Am goldenen Taufbecken auf der obersten Stufe hielt die Ansbacher Brandenburgerin das hohe Knäblein über sie alle empor. Um seine schwachen Schultern lag der schwere Purpur, auf seinem kleinen Haupte strahlte die Krone, in seine Ärmchen hatte man Zepter und Reichsapfel gedrückt, und über seiner Brust spannte sich das Band des Schwarzen Adlerordens mit dem glänzenden Stern.

Der Wirbel der siebenhundert Trommeln steigerte sich zu immer ehernerem Dröhnen, um plötzlich in fast unheimliche Stille abzubrechen. Friedrich Wilhelm hörte einen Augenblick das leise Weinen seines Kindes. Aber da sangen die Chöre zu Flöte, Harfe und Orgel, und wenn er sich ein wenig vorneigte, um das blasse, welke Gesicht des Täuflings näher zu sehen, blendete ihn die Fülle der Kerzen.

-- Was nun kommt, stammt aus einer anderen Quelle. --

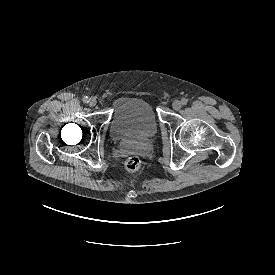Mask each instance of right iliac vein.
Wrapping results in <instances>:
<instances>
[{
  "instance_id": "63e3f726",
  "label": "right iliac vein",
  "mask_w": 275,
  "mask_h": 275,
  "mask_svg": "<svg viewBox=\"0 0 275 275\" xmlns=\"http://www.w3.org/2000/svg\"><path fill=\"white\" fill-rule=\"evenodd\" d=\"M96 104H97V100L95 98H91L89 100V106L90 107H94V106H96Z\"/></svg>"
}]
</instances>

Das Wasser, mit dem das Kreuz auf die Stirn des Kindes gezeichnet wurde, war aus dem Jordan geschöpft. Die Tropfen verrannen mit den Tränen des Täuflings. Die Ansbacherin mußte ihn fester an sich drücken, das zitternde Köpfchen unter der Last der Krone zu stützen. Die Feier sollte noch sehr lange dauern. Gerade war erst der Name gegeben: Fridericus Ludovicus.

Im Taufspruch ließ der sanfte König dem ungebärdigen Kronprinzen eine herbe Zurechtweisung erteilen:

«Denn alle Dinge sind möglich bei Gott —», ein Bibelwort, vom Hofbischof mit vieler Weisheit auszulegen, mit Sinnbildern, Mahnungen und schönen Allegorien.

Der Kronprinz sah das Haupt seines Kindes, auf dem die Krone fest gebunden war, immer wieder nach hinten sinken. Nun hielt eine der Prinzessinnen vom Geblüt den Täufling. Der Kronprinz suchte die Möglichkeit einer Verständigung mit seiner Frau. Die Kronprinzessin hatte ihre Augen fest auf den Prediger gerichtet, ihre Gedanken auf den anschließenden Kirchgang der Wöchnerin sammelnd.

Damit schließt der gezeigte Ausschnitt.